Der entscheidende Auslöser des derzeitigen Inselkampfes war jedoch der Willkürakt Japans, als es im Sommer 2012 das jahrzehntelang währende gegenseitige Einverständnis aufkündigte, den Streit um die Besitzrechte bis auf Weiteres ruhen zu lassen. Die japanische Regierung „kaufte“ 2012 die Inseln von einem japanischen Geschäftsmann, der keinerlei Befugnis zum Verkauf hatte. Diese Nationalisierung bedeutete, dass die acht Felseninseln damit japanischem Hoheitsgebiet einverleibt wurden. Damit maßte sich die japanische Regierung an, ein Stück des Territoriums Chinas zu besetzen und das Land wie im japanisch-chinesischen Krieg 1894/95 zu demütigen. Damals hatte die aufstrebende imperialistische Macht Japan 1895 das chinesische Taiwan samt zugehörigen Diaoyu-Inseln als Kolonialbeute annektiert. Es war eine weitere Eskalationsstufe in der 120 Jahre dauernden Demütigung Chinas durch europäische Großmächte und Japans. Vor dieser Annexion übte China über 500 Jahre unangefochten das Hoheitsrecht über die Inselgruppe aus. Nach der Niederlage Japans im Zweiten Weltkrieg hatten die USA die acht Eilande okkupiert, allerdings 1971 an Japan ausgeliefert. China hatte damals die Übertragung als Verstoß gegen das Völkerrecht und als ungültig tituliert, hatte aber keine Chance zu einer Durchsetzung seines Standpunkts gesehen. Anschließend hatte man die oben geschilderte pragmatische Lösung gefunden, bis Japan jetzt den status quo einseitig aufkündigte.

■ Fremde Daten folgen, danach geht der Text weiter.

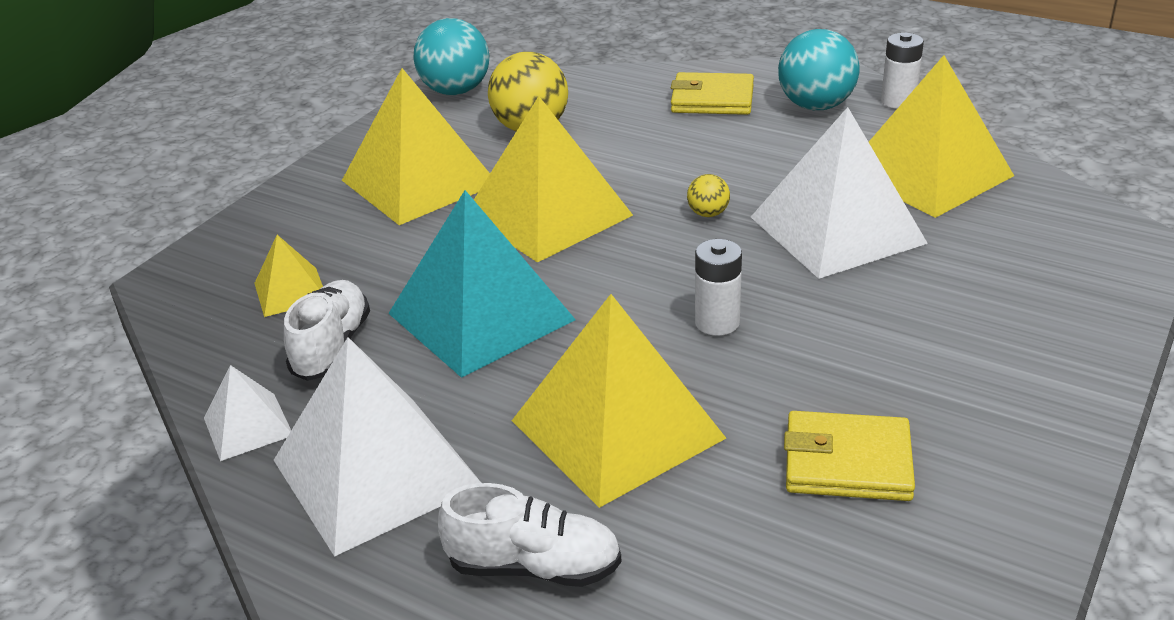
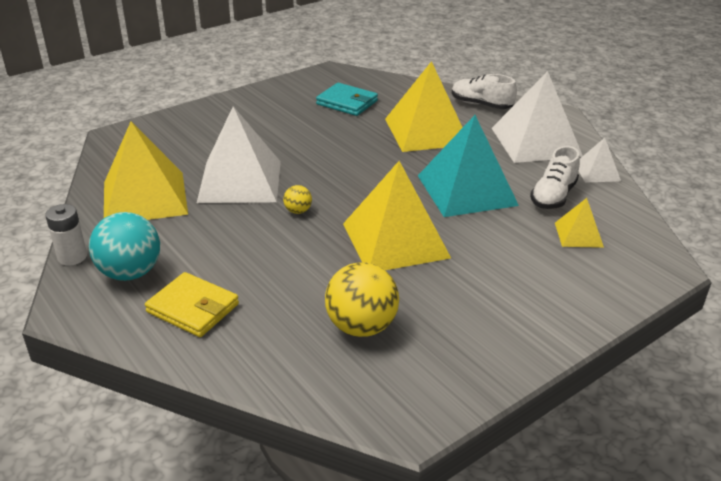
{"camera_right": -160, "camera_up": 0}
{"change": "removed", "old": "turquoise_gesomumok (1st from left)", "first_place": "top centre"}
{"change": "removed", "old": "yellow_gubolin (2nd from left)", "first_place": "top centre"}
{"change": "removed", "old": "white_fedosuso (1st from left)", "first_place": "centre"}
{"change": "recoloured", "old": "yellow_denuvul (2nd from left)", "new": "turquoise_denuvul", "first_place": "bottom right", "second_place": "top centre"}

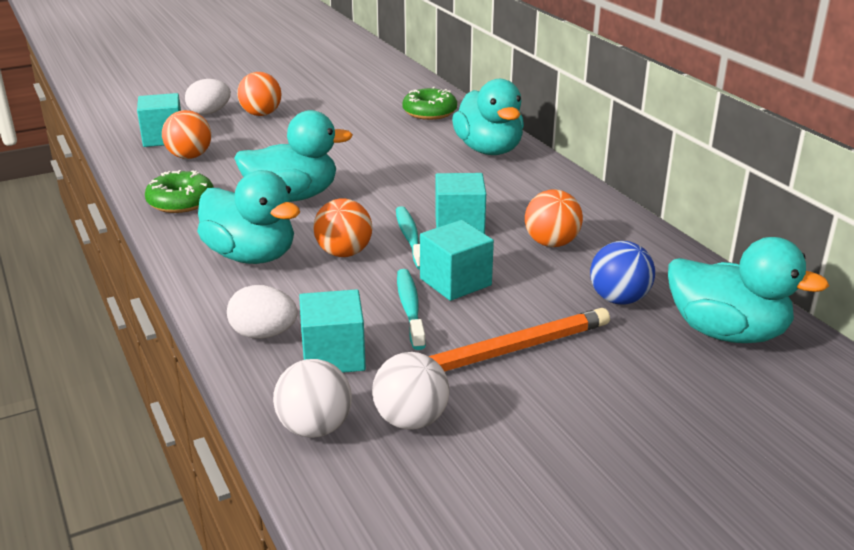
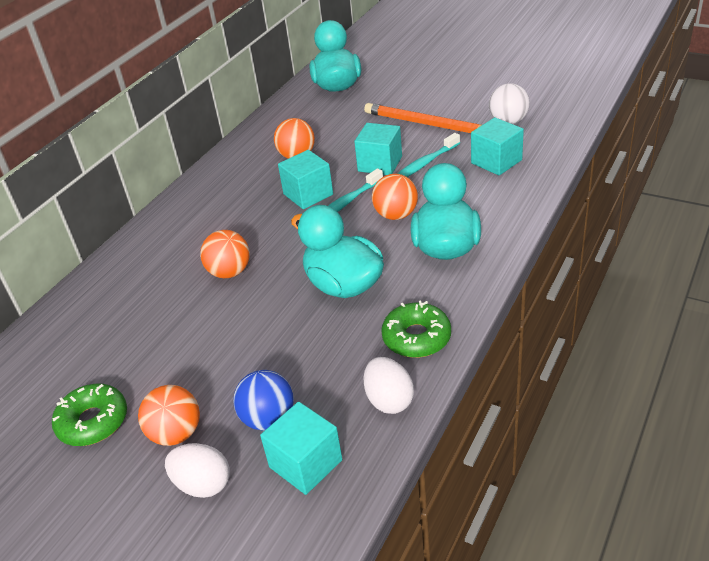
{"camera_right": -120, "camera_up": 10}
{"change": "removed", "old": "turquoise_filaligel (3rd from left)", "first_place": "top centre"}
{"change": "moved", "old": "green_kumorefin (2nd from left in the first image)", "new": "green_kumorefin (1st from left)", "first_place": "top centre", "second_place": "bottom left"}
{"change": "moved", "old": "orange_gesomumok (1st from left in the first image)", "new": "orange_gesomumok (2nd from left)", "first_place": "top left", "second_place": "middle left"}
{"change": "moved", "old": "blue_gesomumok", "first_place": "middle right", "second_place": "bottom centre"}
{"change": "moved", "old": "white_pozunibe (2nd from left)", "first_place": "middle left", "second_place": "bottom centre"}
{"change": "removed", "old": "white_gesomumok (1st from left)", "first_place": "bottom centre"}

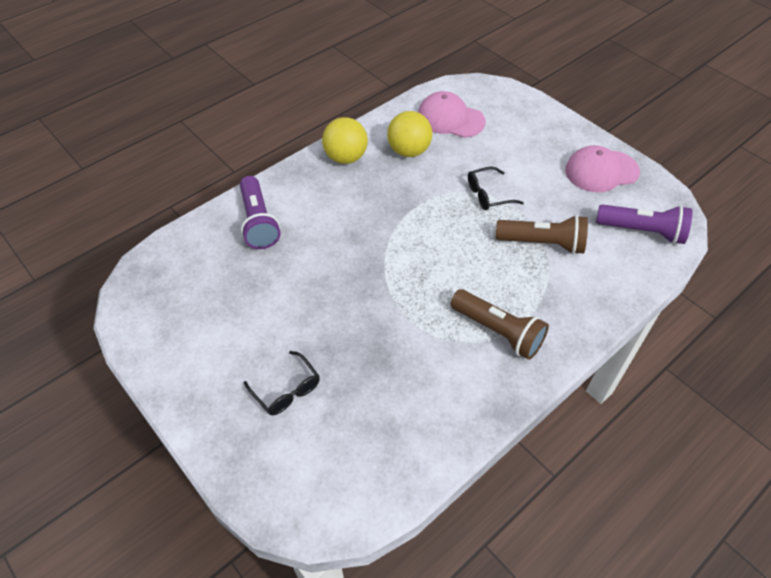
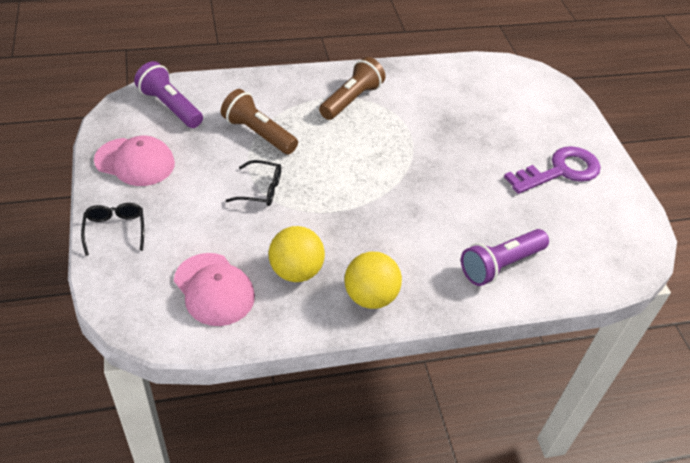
{"camera_right": -155, "camera_up": -5}
{"change": "turned", "old": "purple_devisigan (1st from left in the first image)", "first_place": "centre", "second_place": "middle right", "degrees": -135}
{"change": "turned", "old": "brown_devisigan (1st from left in the first image)", "first_place": "centre", "second_place": "top centre", "degrees": 60}
{"change": "moved", "old": "black_vugumik (1st from left)", "first_place": "centre", "second_place": "middle left"}
{"change": "added", "new": "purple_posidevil", "second_place": "middle right"}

Kampf um Hegemonie im Pazifik

Nach Ansicht Japans gehören die Inseln zu Japan. Sie seien „herrenlose Gebiete“ gewesen, bis der Japaner Koga Tatsushiro sie im Jahr 1884 entdeckte. Im chinesischen Buch „Navigationskunde“ (Shunfeng Xiangsung) aus dem Jahr 1403 finden sich bereits Aufzeichnungen über die Inselgruppe und bereits mit der „Diaoyu-Inseln“. Die früheste japanische Aufzeichnung stammt immerhin schon aus dem Jahr 1785 in Landkarten des Buches „Bildliche Beschreibung dreier Länder“, das vom japanischen Gelehrten Hayashi Shihei verfasst wurde und in denen die chinesische Bezeichnung Diaoyu-Inseln verwendet wurde. Das alles wischt die japanische Regierung arrogant vom Tisch und reklamiert die Inselgruppe für sich. Der rechte japanische Regierungschef Shinzo Abe hat die „Senkakus-Inseln“ schon mit den Falkland-Inseln verglichen, für die er – wie Margret Thatcher 1982 – in den Krieg ziehen würde.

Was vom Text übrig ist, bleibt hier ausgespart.